:: Task item ::
From the data below, return the exact lines starting at the line containing "fx_px: 1063" and ending at the line containing "vfov_deg: 18.4", both included, and nothing else.

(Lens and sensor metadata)
• • • • •

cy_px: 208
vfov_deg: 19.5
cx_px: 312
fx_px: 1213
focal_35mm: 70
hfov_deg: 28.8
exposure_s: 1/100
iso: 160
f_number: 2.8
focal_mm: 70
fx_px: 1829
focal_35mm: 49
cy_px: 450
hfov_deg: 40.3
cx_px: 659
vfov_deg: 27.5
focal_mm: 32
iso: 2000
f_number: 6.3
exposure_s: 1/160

• • • • •

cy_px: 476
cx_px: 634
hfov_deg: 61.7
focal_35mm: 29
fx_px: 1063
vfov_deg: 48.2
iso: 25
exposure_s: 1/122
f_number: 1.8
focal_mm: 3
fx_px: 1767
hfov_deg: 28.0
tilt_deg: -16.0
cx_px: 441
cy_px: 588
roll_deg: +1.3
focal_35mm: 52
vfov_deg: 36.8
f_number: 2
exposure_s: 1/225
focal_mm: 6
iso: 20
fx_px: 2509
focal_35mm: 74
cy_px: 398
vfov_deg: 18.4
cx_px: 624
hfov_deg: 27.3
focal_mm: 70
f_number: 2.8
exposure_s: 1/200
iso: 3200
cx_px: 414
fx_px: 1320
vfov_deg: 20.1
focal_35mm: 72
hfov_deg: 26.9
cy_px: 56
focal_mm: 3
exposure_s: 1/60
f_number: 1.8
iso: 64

• • • • •

:: Problem solution ::
fx_px: 1063
vfov_deg: 48.2
iso: 25
exposure_s: 1/122
f_number: 1.8
focal_mm: 3
fx_px: 1767
hfov_deg: 28.0
tilt_deg: -16.0
cx_px: 441
cy_px: 588
roll_deg: +1.3
focal_35mm: 52
vfov_deg: 36.8
f_number: 2
exposure_s: 1/225
focal_mm: 6
iso: 20
fx_px: 2509
focal_35mm: 74
cy_px: 398
vfov_deg: 18.4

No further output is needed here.